According to Diether, aspects of the design — namely the 16-ft. dome — do not compliment the historic nature of the neighborhood. Because the building is located on a corner, the glass structure will be more visible than it would be atop mid-block buildings, said Diether. Diether found some aspects of the plan, such as the embedded glass lenses in the sidewalk, more harmonious with the neighborhood.

Morellet disagrees with Diether’s critique. “It’s a design that is a signature for her,” he said, alluding to the glass addition’s nod to a von Furstenberg-designed piece of jewelry. “It’s very respectful of the architecture.”

It’s not clear if the designer intends to live in her 14th St. buildings — but she would be allowed to under the manufacturing-zoned district’s caretaker allowance.

The building has quite a history of renovations.
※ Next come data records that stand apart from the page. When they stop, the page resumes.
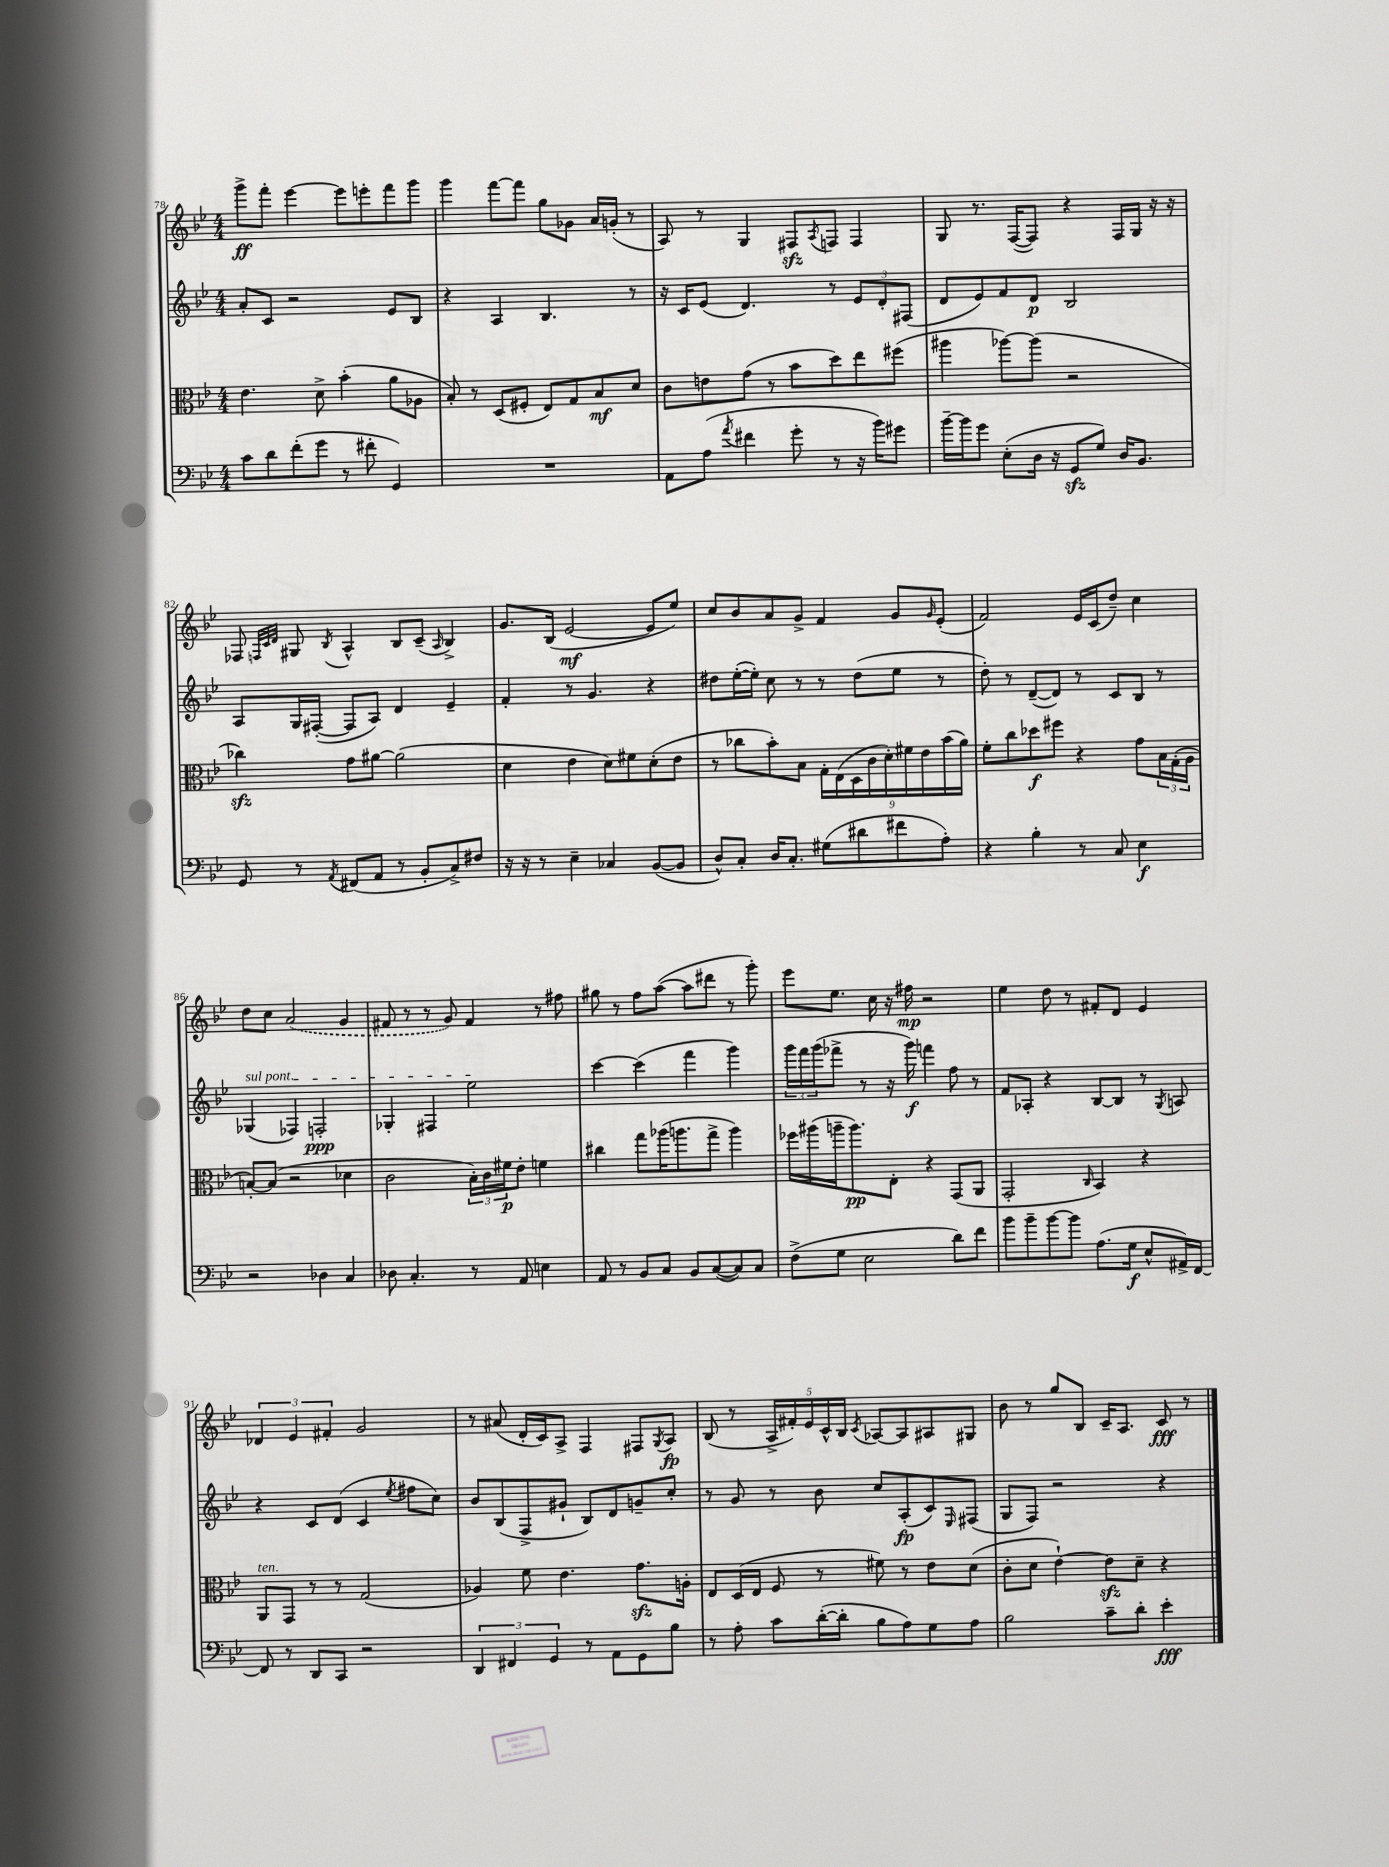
<<
\new StaffGroup <<
\new Staff = "s0" {
    \clef treble \key bes \major \numericTimeSignature \time 4/4
    g'''8->\ff f'''8-. ees'''4~ ees'''8 e'''8-. f'''8 g'''8 |
    g'''4 f'''8~ f'''8 g''8 ges'8 a'16 g'16-.( r8 |
    a8) r8 g4 fis8\sfz \acciaccatura { a8 } f8 f4 |
    g8 r8. f16~( f8) r4 f16 g16 r16 r16 |
    fes8 \grace { f32 c'32 d'32 } gis8 \acciaccatura { bes8 } a4-^ bes8 c'8--( \grace { a16 } bes4->) |
    g'8. bes16( ees'2~\mf ees'8 ees''8) |
    c''8 bes'8 a'8 g'8-> f'4 g'8 \grace { g'16 } ees'8-.( |
    f'2) ees'16 c'16( d''8--) c''4 |
    d''8 c''8 \once \slurDashed a'2( g'4 |
    fis'8 r8 r8 g'8) fis'4 r8 fis''8 |
    gis''8 r8 f''8 a''8~( a''8 dis'''8 r8 g'''8-.) |
    ees'''8 ees''8. c''16 r16 fis''16\mp r2 |
    ees''4 d''8 r8 fis'8-. d'8 ees'4 |
    \tuplet 3/2 { des'4 ees'4 fis'4-. } g'2 |
    r8 ais'8( d'16-. c'16) a8-> f4 fis8 \acciaccatura { g8 } a8\fp |
    bes8( r8 \tuplet 5/4 { a16-> fis'16-.) ees'16 c'16-^ bes16 } \acciaccatura { c'8 } aes8~ aes8 ais8 gis8 |
    bes'8 r8 g''8 bes8 c'16-- a8. c'8\fff r8 \bar "|." |
}
\new Staff = "s1" {
    \clef treble \key bes \major \numericTimeSignature \time 4/4
    a'8-. c'8 r2 ees'8 bes8 |
    r4 a4 bes4. r8 |
    r16 c'16 ees'8( d'4.) r8 \tuplet 3/2 { ees'8 d'8-. fis8( } |
    d'8 ees'8) f'8 d'8\p bes2 |
    a8 g16 fis16~-.( fis8 a8) d'4 ees'4-- |
    f'4-. r8 g'4. r4 |
    dis''8 ees''16~-.( ees''16-.) c''8 r8 r8 dis''8( ees''8 r8 |
    d''8-.) r8 d'8~--( d'8) r8 c'8 bes8 r8 |
    \once \override TextSpanner.bound-details.left.text = \markup { \italic "sul pont." } ges4\startTextSpan( fes4) f2-.\ppp |
    ges4-. fis4 ees''2\stopTextSpan |
    c'''4~ c'''4( f'''4 g'''4) |
    \tuplet 3/2 { g'''16 f'''16 g'''16( } fes'''8-> r8 r16 g'''16\f) f'''4 f''8 r8 |
    f'8 aes8-. r4 bes8~ bes8 r8 \acciaccatura { g8 } a8 |
    r4 c'8 d'8( c'4 \acciaccatura { ees''8 } fis''8 c''8) |
    bes'8 bes8( f8-> gis'8-! bes8) d'8 g'8-- c''8-. |
    r8 g'8 r8 bes'8 c''8 a8-.\fp( c'8) \grace { ees16 } fis8( |
    g8 f8) r2 r4 \bar "|." |
}
\new Staff = "s2" {
    \clef alto \key bes \major \numericTimeSignature \time 4/4
    ees'4. d'8-> bes'4-.( a'8 aes8 |
    bes8-.) r8 d8( fis8-. ees8) g8 bes8\mf d'8 |
    c'8 e'8 g'8( r8 bes'8 d''8) ees''8 fis''8( |
    ais''4 aes''8~) aes''8( r2 |
    ces''4\sfz) g'8 ais'8~ ais'2( |
    d'4 ees'4 d'8) fis'8 d'8-.( ees'8 |
    r8 ces''8 bes'8-.) bes8 \tuplet 9/8 { g16-. ees16( d16 c'16 d'16-.) fis'16 ees'16 bes'16( a'16) } |
    f'8-. c''8 des''8\f fis''8 r4 g'8 \tuplet 3/2 { bes16 g16-.( a16 } |
    b8~-.) b8( r2 des'4 |
    c'2 \tuplet 3/2 { bes16-.) c'16 fis'16\p } ees'8-. f'4 |
    cis''4 g''8 aes''16( a''8. g''8-> a''4) |
    fes''16 ais''16( a''16-- a''8.\pp) ees8-. r4 g,8( a,8 |
    g,2-. \grace { c16 } bes,4) r4 |
    a,8^\markup { \italic "ten." } g,8 r8 r8 g2( |
    aes4) f'8 ees'4. g'8.\sfz a16-. |
    ees8 d16( ees16 f8 r8 fis'8) r8 ees'8 d'8( |
    c'8-. d'8 ees'4~-!) ees'8\sfz d'8-- r4 \bar "|." |
}
\new Staff = "s3" {
    \clef bass \key bes \major \numericTimeSignature \time 4/4
    c'8 d'8 f'8-.( g'8 r8 fis'8-. g,4) |
    R1 |
    a,8 a8( \acciaccatura { a'8 } fis'4 g'8-. r8 r16 bes'16) gis'8 |
    bes'16~-- bes'16 g'8 ees8-.( d16 r16 g,8\sfz g8) d16 bes,8. |
    g,8 r8 \acciaccatura { a,8 } fis,8( a,8 r8 bes,8-. c8->) fis8 |
    r16 r16 r8 ees4-- ces4 bes,8~( bes,8 |
    d8-^) c8-. d16 c8.-. gis8( dis'8 fis'8 a8-.) |
    r4 bes4-. r8 c8 ees4\f |
    r2 des4 c4 |
    des8 c4.-. r8 a,8 e4 |
    a,8 r8 bes,8 c8 bes,8 c8~( c8) c8 |
    f8->( g8 ees2 d'8) f'8 |
    bes'8 bes'8-- bes'8~ bes'8 a8.( g16\f ees8-^ ais,16->) f,16~ |
    f,8 r8 d,8 c,8 r2 |
    \tuplet 3/2 { d,4 fis,4 g,4 } r8 a,8 g,8 bes8 |
    r8 a8-. c'8 d'16~-.( d'16-. bes8 a8) g8 a8 |
    bes2 c'8-- d'8-. ees'4-.\fff \bar "|." |
}
>>
>>
\layout { \context { \Score currentBarNumber = #78 } }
Originally two buildings, built in 1887 and 1890, the corner building, 440 W. 14th St., was built by the estate of John Jacob Astor in 1887 as workers’ living quarters and housed 12 families. The adjacent building, 442 W. 14th St., was also, at one point, a residential building. By 1935 the buildings were no longer residential, and by 1957 they had been converted to cold-storage warehouses and connected.

As the neighborhood has embarked on its latest transformation into a favorite of nightclubs and bars, von Furstenberg’s plans — to dedicate the space to both manufacturing and commercial use — is a nod to the neighborhood’s turn-of-the-century roots, said Hamilton. The neighborhood was once the headquarters of Nabisco, the food company, among other corporate and manufacturing headquarters. “The Meatpacking District started out as a headquarters district in the early 1900s,” said Hamilton. “So here it is returning to a headquarters area again.”